Temple Mount

Appendix A

The Israelis erected a tent in the wilderness soon after Moses led Israel out of Egyptian slavery (Exodus 40:1-3). They placed the Ark of the Covenant, which was God’s dwelling place on earth, inside that tent. Centuries later Israel moved the ark into a magnificent temple on the Temple Mount. While building this first temple was an initiative of King David, it was King Solomon who oversaw its construction (2 Samuel 7:1-2; 1 Kings 6:1). This project employed a labor force of 180,000 men and required seven years to complete (1 Kings 5:13-15; 1 Kings 6:38).

King Nebuchadnezzar of Babylon destroyed Jerusalem, to include the Temple Mount, and the Israeli people were taken captive in 586 BC (Jeremiah 39:1). Three years later Darius the Mede overthrew the Babylonians and imposed the Medo-Persia Empire (Daniel 5:30-31). Later Cyrus, King of Persia, released a large number of Israelis and instructed those returning to Jerusalem to rebuild the temple (Ezra 1:1-3). In 515 BC, the temple was rebuilt; this second building on the Temple Mount became known as the second temple (Ezra 6:15).

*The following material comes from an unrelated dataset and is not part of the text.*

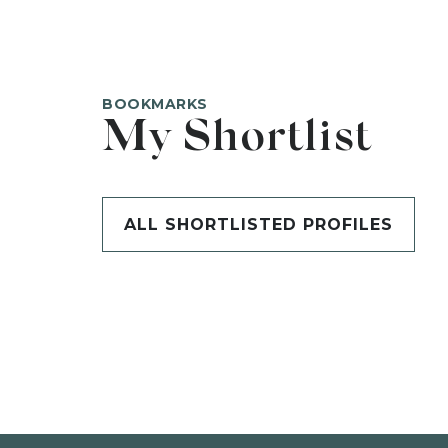
BOOKMARKS
My Shortlist
ALL SHORTLISTED PROFILES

Joseph and Mary dedicated Jesus at this second temple (Luke 2:27). This also is where Jesus’ searching parents found him teaching as a young man (Luke 2:41-50). Jesus forcefully cleared profiteering merchants from this temple (John 2:13-16). Jesus and Apostles preached at the temple (John 2:13-16Acts 3:1).

Because Israel rejected its Messiah, Jesus foretold this temple would be destroyed (Matthew 24:1-2). This occurred when Israel fell to the Roman Army in 70 AD. With the Islamic capture of Jerusalem centuries later, the Dome of the Rock shrine and the Al Aqsa Mosque were built on the Temple Mount. The most visible building on the Temple Mount today is the Dome of the Rock, which is built over a “sacred” rock.

Islam understands that on God’s holy mountain, this Temple Mount, that a rock should be honored. Unfortunately Islam is blinded to the authentic Rock—Jesus himself (Isaiah 26:4).